= Required work =
Go through the data and copy each line where the word "authorities" shows up.

= Dataset =

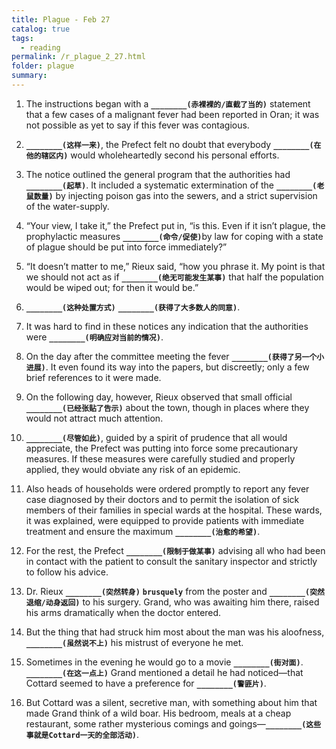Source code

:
 ```yaml
---
title: Plague - Feb 27
catalog: true
tags: 
  - reading
permalink: /r_plague_2_27.html
folder: plague
summary: 
---
```



1.  The instructions began with a <b data-toggle="tooltip" data-original-title="{{site.data.answers.plag_d_17_a1}}">`________(赤裸裸的/直截了当的)`</b> statement that a few cases of a malignant fever had been reported in Oran; it was not possible as yet to say if this fever was contagious.

2.  <b data-toggle="tooltip" data-original-title="{{site.data.answers.plag_d_17_b1}}">`________(这样一来)`</b>, the Prefect felt no doubt that everybody <b data-toggle="tooltip" data-original-title="{{site.data.answers.plag_d_17_b2}}">`________(在他的辖区内)`</b> would wholeheartedly second his personal efforts.

3.  The notice outlined the general program that the authorities had <b data-toggle="tooltip" data-original-title="{{site.data.answers.plag_d_17_c1}}">`________(起草)`</b>. It included a systematic extermination of the <b data-toggle="tooltip" data-original-title="{{site.data.answers.plag_d_17_c2}}">`________(老鼠数量)`</b> by injecting poison gas into the sewers, and a strict supervision of the water-supply.

4.  “Your view, I take it,” the Prefect put in, “is this. Even if it isn’t plague, the prophylactic measures <b data-toggle="tooltip" data-original-title="{{site.data.answers.plag_d_17_d1}}">`________(命令/促使)`</b>by law for coping with a state of plague should be put into force immediately?”

5.  “It doesn’t matter to me,” Rieux said, “how you phrase it. My point is that we should not act as if <b data-toggle="tooltip" data-original-title="{{site.data.answers.plag_d_17_e1}}">`________(绝无可能发生某事)`</b> that half the population would be wiped out; for then it would be.”

6.  <b data-toggle="tooltip" data-original-title="{{site.data.answers.plag_d_17_f1}}">`________(这种处置方式)`</b> <b data-toggle="tooltip" data-original-title="{{site.data.answers.plag_d_17_f2}}">`________(获得了大多数人的同意)`</b>.

7.  It was hard to find in these notices any indication that the authorities were <b data-toggle="tooltip" data-original-title="{{site.data.answers.plag_d_17_g1}}">`________(明确应对当前的情况)`</b>.

8.  On the day after the committee meeting the fever <b data-toggle="tooltip" data-original-title="{{site.data.answers.plag_d_17_h1}}">`________(获得了另一个小进展)`</b>. It even found its way into the papers, but discreetly; only a few brief references to it were made.

9.  On the following day, however, Rieux observed that small official <b data-toggle="tooltip" data-original-title="{{site.data.answers.plag_d_17_i1}}">`________(已经张贴了告示)`</b> about the town, though in places where they would not attract much attention.

10.  <b data-toggle="tooltip" data-original-title="{{site.data.answers.plag_d_17_j1}}">`________(尽管如此)`</b>, guided by a spirit of prudence that all would appreciate, the Prefect was putting into force some precautionary measures. If these measures were carefully studied and properly applied, they would obviate any risk of an epidemic.

11.  Also heads of households were ordered promptly to report any fever case diagnosed by their doctors and to permit the isolation of sick members of their families in special wards at the hospital. These wards, it was explained, were equipped to provide patients with immediate treatment and ensure the maximum <b data-toggle="tooltip" data-original-title="{{site.data.answers.plag_d_17_k1}}">`________(治愈的希望)`</b>.

12.  For the rest, the Prefect <b data-toggle="tooltip" data-original-title="{{site.data.answers.plag_d_17_l1}}">`________(限制于做某事)`</b> advising all who had been in contact with the patient to consult the sanitary inspector and strictly to follow his advice.

13.  Dr. Rieux <b data-toggle="tooltip" data-original-title="{{site.data.answers.plag_d_17_m1}}">`________(突然转身)`</b> <b data-toggle="tooltip" data-original-title="{{site.data.glossary.brusquely}}">`brusquely`</b> from the poster and <b data-toggle="tooltip" data-original-title="{{site.data.answers.plag_d_17_m2}}">`________(突然退缩/动身返回)`</b> to his surgery. Grand, who was awaiting him there, raised his arms dramatically when the doctor entered.

14.  But the thing that had struck him most about the man was his aloofness, <b data-toggle="tooltip" data-original-title="{{site.data.answers.plag_d_17_n1}}">`________(虽然说不上)`</b> his mistrust of everyone he met.

15.  Sometimes in the evening he would go to a movie <b data-toggle="tooltip" data-original-title="{{site.data.answers.plag_d_17_o1}}">`________(街对面)`</b>. <b data-toggle="tooltip" data-original-title="{{site.data.answers.plag_d_17_o2}}">`________(在这一点上)`</b> Grand mentioned a detail he had noticed—that Cottard seemed to have a preference for <b data-toggle="tooltip" data-original-title="{{site.data.answers.plag_d_17_o3}}">`________(警匪片)`</b>.

16.  But Cottard was a silent, secretive man, with something about him that made Grand think of a wild boar. His bedroom, meals at a cheap restaurant, some rather mysterious comings and goings—<b data-toggle="tooltip" data-original-title="{{site.data.answers.plag_d_17_p1}}">`________(这些事就是Cottard一天的全部活动)`</b>.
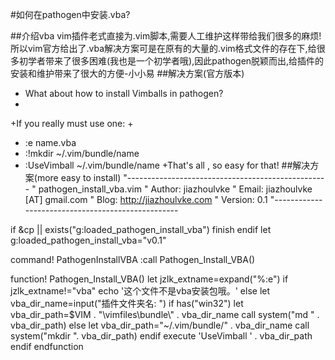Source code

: #如何在pathogen中安装.vba?

##介绍vba
vim插件老式直接为.vim脚本,需要人工维护这样带给我们很多的麻烦!所以vim官方给出了.vba解决方案可是在原有的大量的.vim格式文件的存在下,给很多初学者带来了很多困难(我也是一个初学者哦),因此pathogen脱颖而出,给插件的安装和维护带来了很大的方便-小小易
##解决方案(官方版本)
+ What about how to install Vimballs in pathogen?
+
+If you really must use one:
+
+    :e name.vba
+    :!mkdir ~/.vim/bundle/name
+    :UseVimball ~/.vim/bundle/name
+That's all , so easy for that!
##解决方案(more easy to install)
"--------------------------------------------------
" pathogen_install_vba.vim
" Author:       jiazhoulvke
" Email:        jiazhoulvke [AT] gmail.com
" Blog:         http://jiazhoulvke.com
" Version:      0.1
"--------------------------------------------------
 
if &cp || exists("g:loaded_pathogen_install_vba")
    finish
endif
let g:loaded_pathogen_install_vba="v0.1"
 
command! PathogenInstallVBA :call Pathogen_Install_VBA()
 
function! Pathogen_Install_VBA()
    let jzlk_extname=expand("%:e")
    if jzlk_extname!="vba"
        echo '这个文件不是vba安装包哦。'
    else
        let vba_dir_name=input("插件文件夹名: ")
        if has("win32")
            let vba_dir_path=$VIM . "\\vimfiles\\bundle\\" . vba_dir_name
            call system("md " . vba_dir_path)
        else
            let vba_dir_path="~/.vim/bundle/" . vba_dir_name
            call system("mkdir ". vba_dir_path)
        endif
        execute 'UseVimball ' . vba_dir_path
    endif
endfunction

= Solution to this exercise =
3.  The notice outlined the general program that the authorities had <b data-toggle="tooltip" data-original-title="{{site.data.answers.plag_d_17_c1}}">`________(起草)`</b>. It included a systematic extermination of the <b data-toggle="tooltip" data-original-title="{{site.data.answers.plag_d_17_c2}}">`________(老鼠数量)`</b> by injecting poison gas into the sewers, and a strict supervision of the water-supply.
7.  It was hard to find in these notices any indication that the authorities were <b data-toggle="tooltip" data-original-title="{{site.data.answers.plag_d_17_g1}}">`________(明确应对当前的情况)`</b>.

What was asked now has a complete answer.